2006 film directed by Oscar L. Costo

Shanghai Red (红美丽) is a 2006 Chinese-American thriller-drama film directed by Oscar L. Costo, starring Vivian Wu and Richard Burgi.

==Cast==
- Vivian Wu as Zhu Mei Li
- Richard Burgi as Michael Johnson
- Sun Honglei as Lawyer
- Ge You as Mr. Feng
- Kenny Bee as Lian Wei
- Tong Zhengwei as Wei Ma
- Monica Mok as Ma Fang
- Roger Yuan as Mr.
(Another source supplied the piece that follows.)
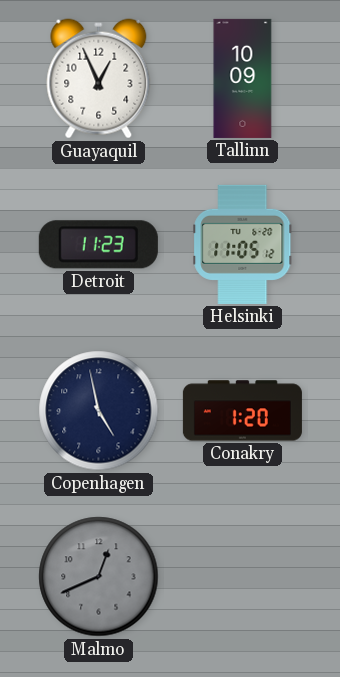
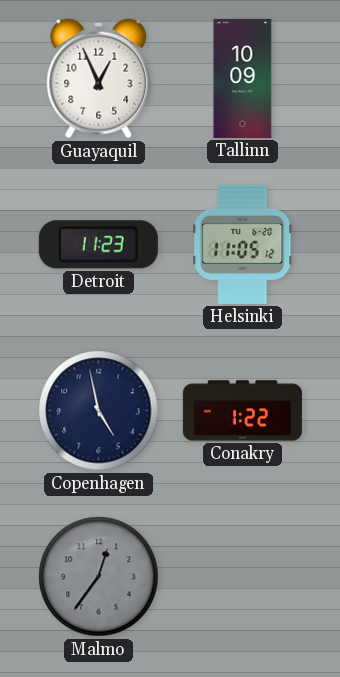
Conakry: 1:20 -> 1:22
Malmo: 12:41 -> 12:36
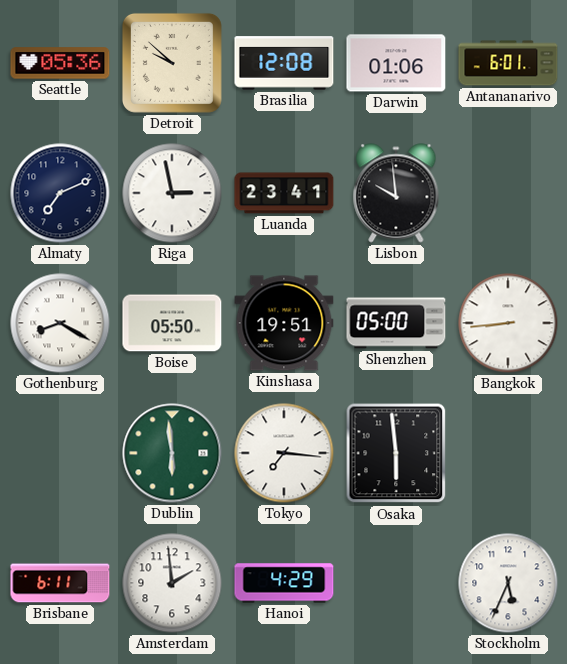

Lee

==Release==
The film premiered at the Montreal World Film Festival on 27 August 2006.

==Reception==
Ronnie Scheib of Variety praised the performances of Wu and Sun, and wrote that the film "provides its own correctives, taking unexpected detours at all the plot’s weakest, most predictable moments, and thereby defusing action-movie cliches."

Gary Goldstein of the Los Angeles Times wrote that Costo "effectively tells the film’s carefully unfolding story in flashbacks", while Kane's "rich" cinematographer "vividly captures a mostly sleek and seductive Shanghai".

Maggie Lee of The Hollywood Reporter wrote that "any attempt at psychological penetration is distracted by all the action, suspense, romance and Shanghai city tours that fill up the film’s running time."